See Brooke Jackson-Glidden , Eater Portland, May 8 2019
The Tide Is Turning For Teachers Unions
Randi Weingaerten, President of American Federation of Teachers labor union, is altering its endorsement process. Weingaerten is ensuring that the enforcement process will be slower and more transparent so that members can have time to hear about the party’s white House contenders. She wants her union members to feel empowered by the organization’s 2020 endorsement process.
See Daneil Marans, HuffPost, May 7 2019
Christine Cieplinksi, Director of Labor Relations at UConn Health is claiming a gender discrimination case against UConn Health. Cieplinkso says not only was she was paid less than her male counterparts but she is suffered retaliatory action for a case she handled in the past regarding fraud and sexual harassment which led to the subject’s resignation. Cieplinksi filed her discrimination case in federal court and is awaiting next steps.
See MARC E. FITCH, Yankee Institute, May 7 2019
Japan’s back-breaking work culture is slowing changing as the new generation attempts to reshape it. Chihiro Narazaki used to work in sales for a Japanese Bank where she would stay late to complete routine paperwork because that was the norm of the organization. Narazaki left that company for Cybozu, a technology company where she sells software. She has a lot more autonomy, flexibility, and freedom to do her job. In her previous job, everything was hierarchical, so it reduced her exposure to certain tasks and projects. Although Narazaki loves the culture at her new job, she realizes that this shift in workplace culture hasn’t become the norm yet in Japan.
See Stanley White, Kaori Kaneko , Reuters, May 7 2019
Drivers across the globe are planning on a strike, the day before Uber goes public, in order to protest poor wages and treatment. Over the past week, the strike has been advertised and has received numerous signatures from drivers in major cities. Additionally, politicians have supported the decision to strike. Rideshare Drivers United- Los Angeles has been organizing the strike, and managing the various time zones that it will be taking place in.
See Janet Burns , Forbes, May 6 2019
In Taipei, flight attendants who work for the airline, EVA Air, held a protest yesterday to pushback against unfair labor practices. Employees have alleged that their employer released a report that states that another employer with unionized employees, pays the same wages to flight attendants. This report was released by the company right before a union vote. It appears that the report released by the company does not contain entirely valid information, and thus gives employees a “one-sided” view of the situation. Ministry officials have encouraged the company to negotiate fairly with the union and not do anything to disrupt union activities.

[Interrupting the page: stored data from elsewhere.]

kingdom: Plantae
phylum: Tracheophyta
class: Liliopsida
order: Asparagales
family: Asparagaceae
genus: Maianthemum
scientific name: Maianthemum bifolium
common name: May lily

See Ann Maxon , The Taipei Times, May 6 2019
The AFSCME Local 3299, which represents UC employees, has filed an unfair labor practices charge against the UC system. The employer has allegedly been engaging in negotiations that would allow low-wage employees to be replaced by contractors via outsourcing companies. The union represents more than 25,000 employers- many of whom have service jobs on UC properties. If UC is, in fact, engaging in negotiations regarding outsourcing service jobs, this would be in violation of the requirement of the employer to discuss this potential decision with employees and their representatives.

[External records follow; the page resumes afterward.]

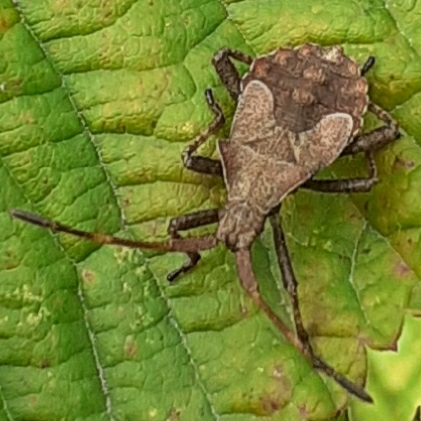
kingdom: Animalia
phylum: Arthropoda
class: Insecta
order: Hemiptera
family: Coreidae
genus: Coreus
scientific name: Coreus marginatus
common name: Dock bug
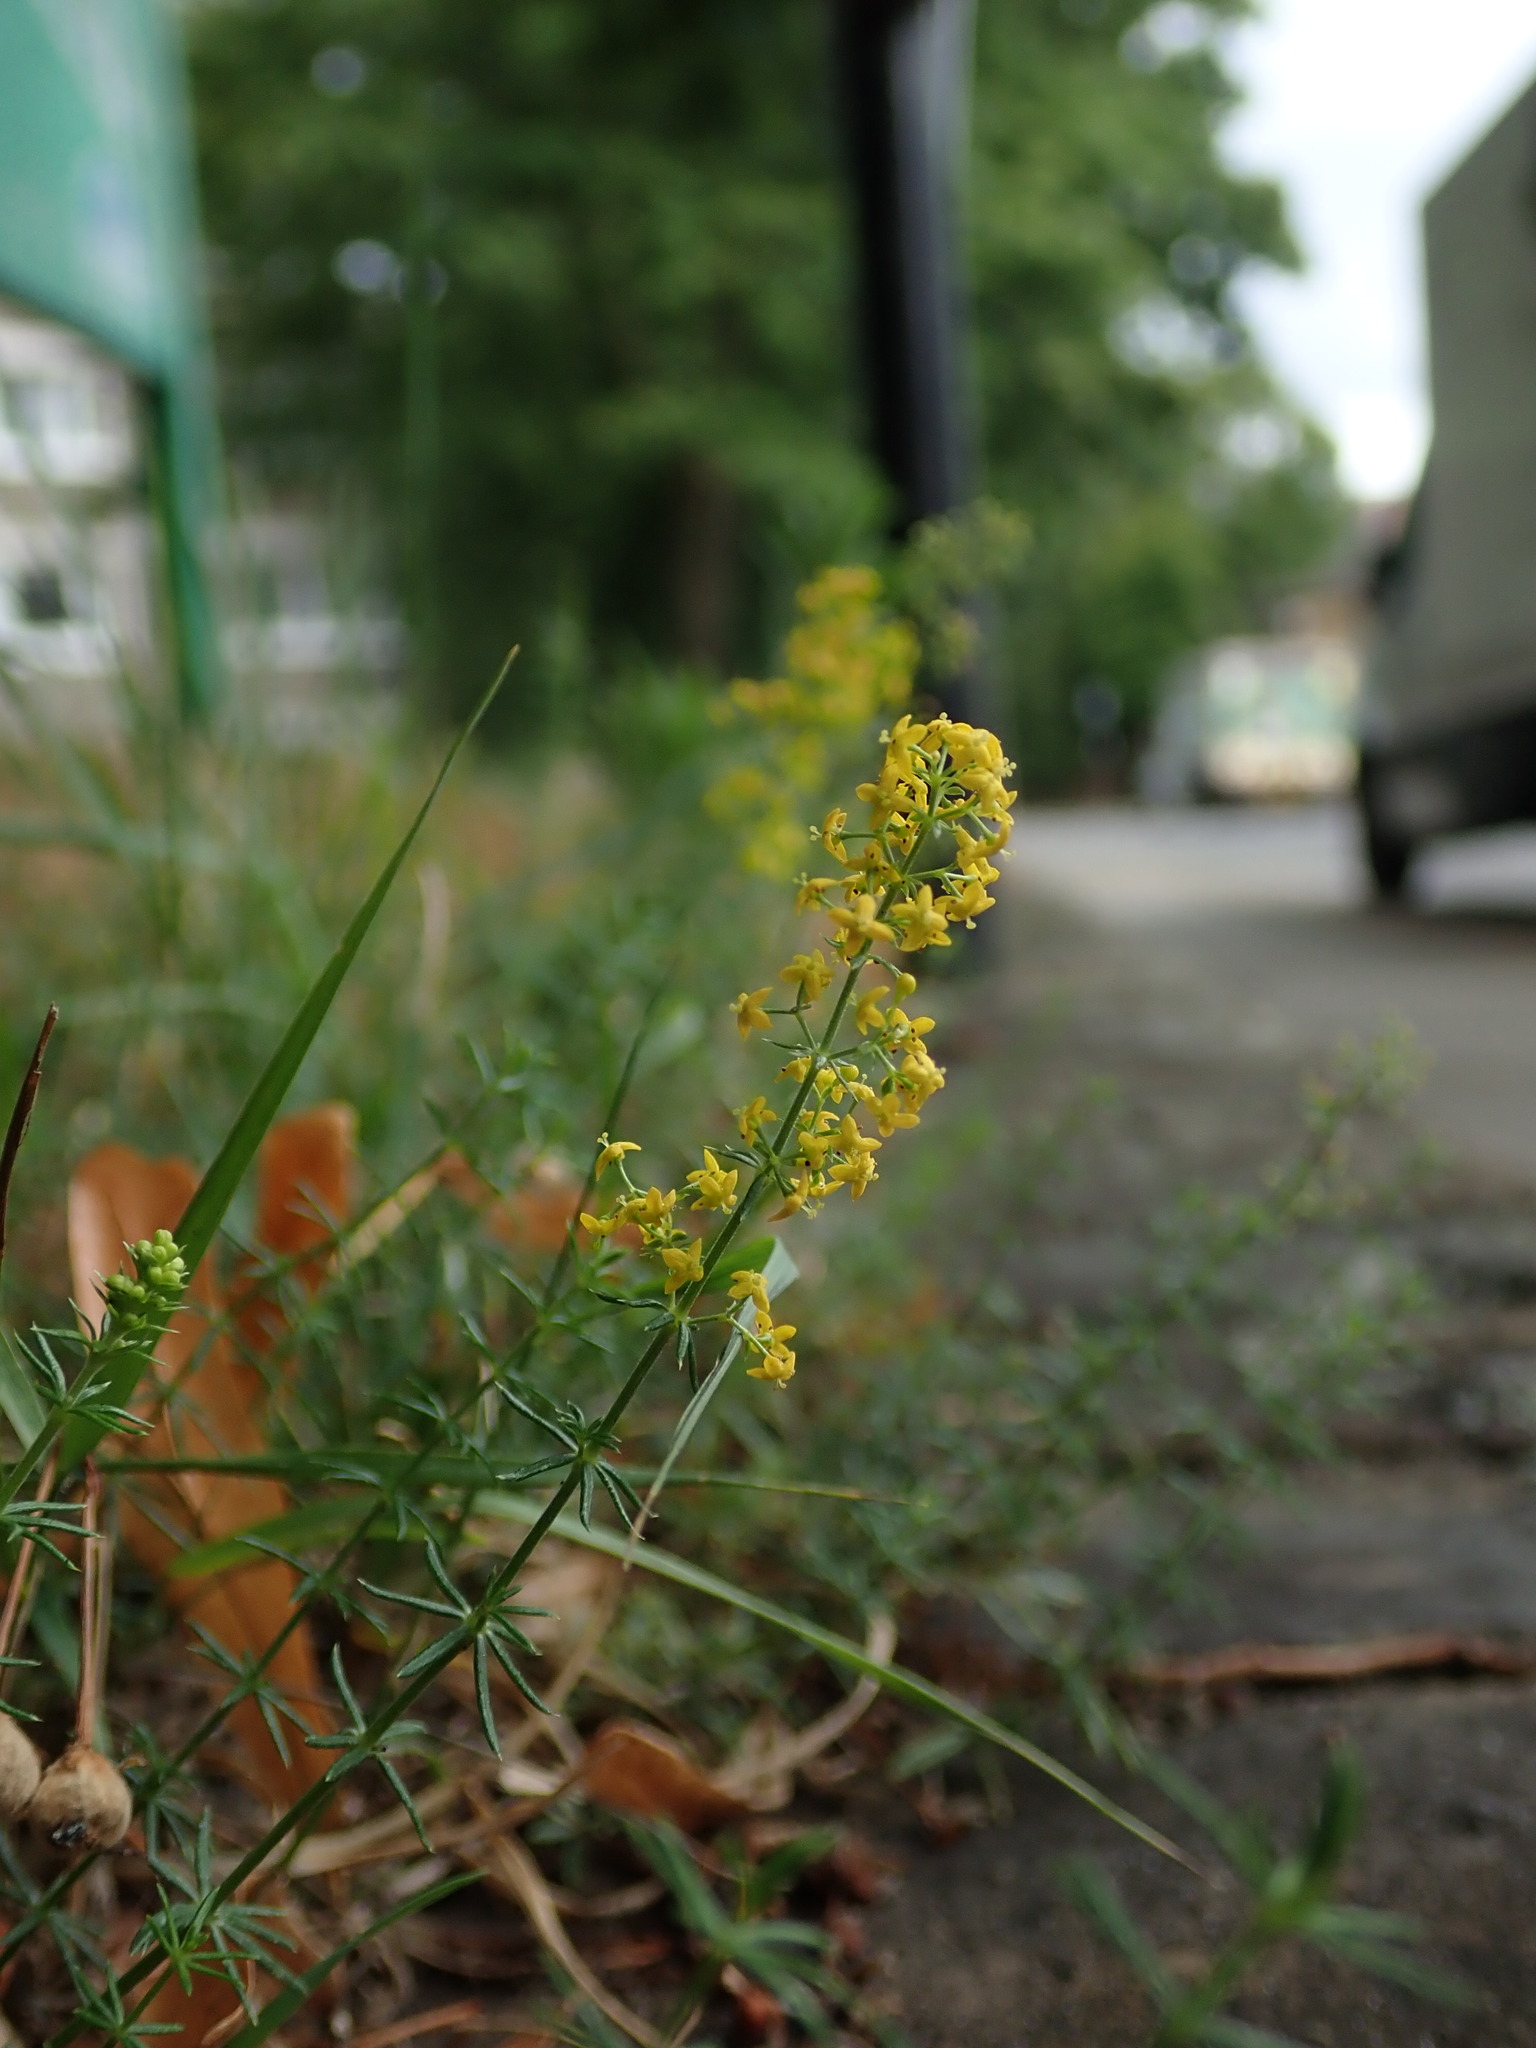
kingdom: Plantae
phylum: Tracheophyta
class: Magnoliopsida
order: Gentianales
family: Rubiaceae
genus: Galium
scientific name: Galium verum
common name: Lady's bedstraw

See Vanessa Arredondo , The Daily Californian, May 6 2019
Scandinavian Air pilots went on a strike that led to thousands of flights being canceled, leaving passengers stuck. Fortunately, on Thursday the airline and unions in Denmark, Norway, and Sweden were able to meet an agreement, thus ending the strike. Union leaders negotiated an agreement that includes higher salaries and greater job security. The new agreement will last three years, and the airline appears convinced that the agreement is competitive in the Swedish labor market.